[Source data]
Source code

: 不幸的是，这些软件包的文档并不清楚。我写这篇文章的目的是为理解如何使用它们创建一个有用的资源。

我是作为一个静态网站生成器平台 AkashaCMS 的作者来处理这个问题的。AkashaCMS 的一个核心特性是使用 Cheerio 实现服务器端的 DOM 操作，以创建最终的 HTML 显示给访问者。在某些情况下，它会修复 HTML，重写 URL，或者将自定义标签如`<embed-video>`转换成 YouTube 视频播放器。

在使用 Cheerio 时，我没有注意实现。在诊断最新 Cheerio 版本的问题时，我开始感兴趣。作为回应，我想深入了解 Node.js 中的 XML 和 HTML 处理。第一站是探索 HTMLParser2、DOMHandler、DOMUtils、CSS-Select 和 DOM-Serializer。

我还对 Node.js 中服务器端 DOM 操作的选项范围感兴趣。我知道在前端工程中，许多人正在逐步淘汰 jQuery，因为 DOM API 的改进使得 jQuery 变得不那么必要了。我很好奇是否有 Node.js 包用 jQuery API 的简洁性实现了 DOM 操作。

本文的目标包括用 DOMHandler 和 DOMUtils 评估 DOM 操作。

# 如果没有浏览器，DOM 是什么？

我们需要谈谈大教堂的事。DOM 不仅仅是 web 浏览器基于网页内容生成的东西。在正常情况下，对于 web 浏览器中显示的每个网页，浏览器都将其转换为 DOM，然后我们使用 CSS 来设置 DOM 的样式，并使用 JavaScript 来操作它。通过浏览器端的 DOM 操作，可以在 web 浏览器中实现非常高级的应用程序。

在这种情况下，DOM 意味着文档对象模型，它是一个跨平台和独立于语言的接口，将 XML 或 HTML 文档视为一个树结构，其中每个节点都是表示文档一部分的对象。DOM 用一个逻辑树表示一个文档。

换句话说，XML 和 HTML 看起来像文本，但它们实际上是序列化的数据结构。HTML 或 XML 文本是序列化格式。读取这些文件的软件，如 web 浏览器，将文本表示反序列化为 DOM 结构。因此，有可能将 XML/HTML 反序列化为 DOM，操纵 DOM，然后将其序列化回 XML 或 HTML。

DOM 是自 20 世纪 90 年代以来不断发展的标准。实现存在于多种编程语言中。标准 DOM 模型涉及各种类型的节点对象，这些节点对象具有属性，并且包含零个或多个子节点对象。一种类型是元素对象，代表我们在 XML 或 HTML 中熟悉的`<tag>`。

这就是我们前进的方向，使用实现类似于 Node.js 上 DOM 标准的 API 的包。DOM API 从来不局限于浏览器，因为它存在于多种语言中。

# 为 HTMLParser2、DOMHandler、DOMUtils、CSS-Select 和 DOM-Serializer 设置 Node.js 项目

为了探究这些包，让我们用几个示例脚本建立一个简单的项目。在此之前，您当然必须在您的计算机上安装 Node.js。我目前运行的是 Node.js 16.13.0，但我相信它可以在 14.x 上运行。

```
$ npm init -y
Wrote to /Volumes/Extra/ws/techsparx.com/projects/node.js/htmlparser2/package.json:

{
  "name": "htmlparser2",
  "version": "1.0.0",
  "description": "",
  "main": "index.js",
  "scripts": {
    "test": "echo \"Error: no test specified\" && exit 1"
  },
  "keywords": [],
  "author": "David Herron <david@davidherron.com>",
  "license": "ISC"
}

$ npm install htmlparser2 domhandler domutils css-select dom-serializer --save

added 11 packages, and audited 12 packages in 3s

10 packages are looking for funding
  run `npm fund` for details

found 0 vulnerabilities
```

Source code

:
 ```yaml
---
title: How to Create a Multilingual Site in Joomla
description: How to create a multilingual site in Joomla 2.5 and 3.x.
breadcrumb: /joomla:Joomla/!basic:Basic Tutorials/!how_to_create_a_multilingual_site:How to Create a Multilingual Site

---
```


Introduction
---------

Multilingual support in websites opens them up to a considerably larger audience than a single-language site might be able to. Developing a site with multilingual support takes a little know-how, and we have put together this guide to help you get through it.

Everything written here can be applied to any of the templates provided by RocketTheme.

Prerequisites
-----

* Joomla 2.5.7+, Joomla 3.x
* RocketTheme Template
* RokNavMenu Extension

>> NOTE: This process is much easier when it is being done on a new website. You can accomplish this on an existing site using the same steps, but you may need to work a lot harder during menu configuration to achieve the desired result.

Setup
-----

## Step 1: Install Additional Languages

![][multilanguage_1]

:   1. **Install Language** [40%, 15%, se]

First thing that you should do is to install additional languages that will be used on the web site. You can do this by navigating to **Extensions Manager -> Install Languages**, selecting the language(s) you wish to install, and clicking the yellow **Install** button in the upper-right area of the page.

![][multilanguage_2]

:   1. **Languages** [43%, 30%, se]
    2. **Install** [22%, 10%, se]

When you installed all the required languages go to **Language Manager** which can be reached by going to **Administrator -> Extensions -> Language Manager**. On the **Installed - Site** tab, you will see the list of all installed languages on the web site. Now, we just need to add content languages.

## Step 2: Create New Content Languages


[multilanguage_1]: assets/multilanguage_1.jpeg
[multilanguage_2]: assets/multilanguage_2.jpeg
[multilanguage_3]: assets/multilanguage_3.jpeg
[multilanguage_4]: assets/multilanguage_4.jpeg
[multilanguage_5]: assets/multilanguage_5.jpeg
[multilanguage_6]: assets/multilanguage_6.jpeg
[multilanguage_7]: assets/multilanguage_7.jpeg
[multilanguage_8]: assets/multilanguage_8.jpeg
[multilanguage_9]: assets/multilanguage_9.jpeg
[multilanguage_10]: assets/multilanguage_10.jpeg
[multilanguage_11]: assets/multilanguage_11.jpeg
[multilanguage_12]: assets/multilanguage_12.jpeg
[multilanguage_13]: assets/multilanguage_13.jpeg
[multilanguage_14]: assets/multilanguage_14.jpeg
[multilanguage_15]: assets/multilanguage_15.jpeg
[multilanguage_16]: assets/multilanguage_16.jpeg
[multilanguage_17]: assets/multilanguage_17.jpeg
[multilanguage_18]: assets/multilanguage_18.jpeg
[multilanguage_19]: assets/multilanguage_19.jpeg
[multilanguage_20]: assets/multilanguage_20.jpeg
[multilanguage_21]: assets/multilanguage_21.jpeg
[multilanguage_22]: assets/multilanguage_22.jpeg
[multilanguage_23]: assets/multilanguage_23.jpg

— Problem to solve —
Retype exactly the lines of the data above, starting at its first line and finishing with the line that has "# 如果没有浏览器，DOM 是什么？" in it.

— Worked solution —
Source code

: 不幸的是，这些软件包的文档并不清楚。我写这篇文章的目的是为理解如何使用它们创建一个有用的资源。

我是作为一个静态网站生成器平台 AkashaCMS 的作者来处理这个问题的。AkashaCMS 的一个核心特性是使用 Cheerio 实现服务器端的 DOM 操作，以创建最终的 HTML 显示给访问者。在某些情况下，它会修复 HTML，重写 URL，或者将自定义标签如`<embed-video>`转换成 YouTube 视频播放器。

在使用 Cheerio 时，我没有注意实现。在诊断最新 Cheerio 版本的问题时，我开始感兴趣。作为回应，我想深入了解 Node.js 中的 XML 和 HTML 处理。第一站是探索 HTMLParser2、DOMHandler、DOMUtils、CSS-Select 和 DOM-Serializer。

我还对 Node.js 中服务器端 DOM 操作的选项范围感兴趣。我知道在前端工程中，许多人正在逐步淘汰 jQuery，因为 DOM API 的改进使得 jQuery 变得不那么必要了。我很好奇是否有 Node.js 包用 jQuery API 的简洁性实现了 DOM 操作。

本文的目标包括用 DOMHandler 和 DOMUtils 评估 DOM 操作。

# 如果没有浏览器，DOM 是什么？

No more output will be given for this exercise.